Non condusse ella vita comune con miss Vivien Hall, l’amica inglese del gentiluomo lombardo che in tempi eroici sacrificò alla patria gli averi, la libertà e la salute?... Miss Vivien Hall: ancor quasi bambina in confronto di lui: dinoccolata, acerba, con lunghe gambe di razza, leggeri capelli color paglia, che intrecciati sul capo parevan pochi e, sciolti, la ammantellavan tutta: occhi vuoti, due pezzi di cielo lavato dalla pioggia.
E cip-cip, e cip-cip: una passeretta: felice di vivere in un’antica villa con lo stemma sul portone, e d’avere ai suoi piedi un gentleman italiano, e anche di tenere un pollaio, una conigliera, una scuderia, dieci cani, un vivaio di pesci: rampiconi mezza la giornata su per gli alberi da frutto, con quelle lunghe gambe rischiose: sempre in movimento, pestando il pianoforte con la stessa alacrità che metteva nello slanciarsi in pazze corse a cavallo.

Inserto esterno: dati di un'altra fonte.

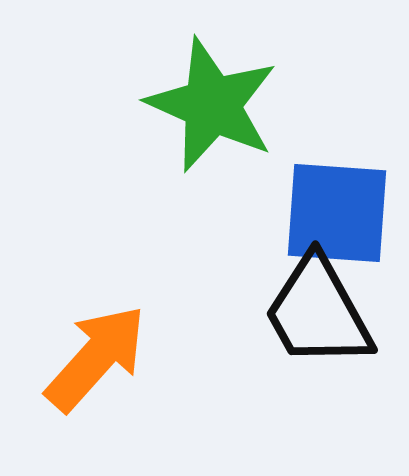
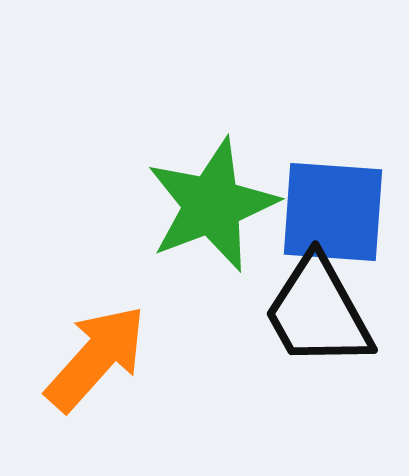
green star: moved 100 px down; rotated 27 degrees clockwise
blue square: moved 4 px left, 1 px up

E un modo, un modo così carino di storpiare nel suo esotico linguaggio il nome dell’amico: Chis-tòo-fo?... Chis-tòo-fo?... — che don Cristoforo ne era ammaliato, e in quella magra levriera biondiccia s’illudeva di possedere il mondo.
Ma non era vero che la possedesse, perchè nessuno di noi è assoluto padrone di un altro. E un bel giorno la bizzarra inglese scomparve; e non fu più veduta scavallar per il parco e dar la scalata agli alberi, cinguettando a cavalcioni di un ramo: Chis-tòo-fo!...
Storie vive, storie umane, con l’attrattiva senza pari della verità. La Lampada d’Aladino, Cenerentola, La Bella nel bosco dormente non hanno interesse più vivido per la figlia di Vittoria, che in fondo non ama l’inverosimiglianza delle fiabe. Ma se fra tutte la più appassionante è quella di donna Augusta, la più dolce ad ascoltare è quella di donna Teodosia.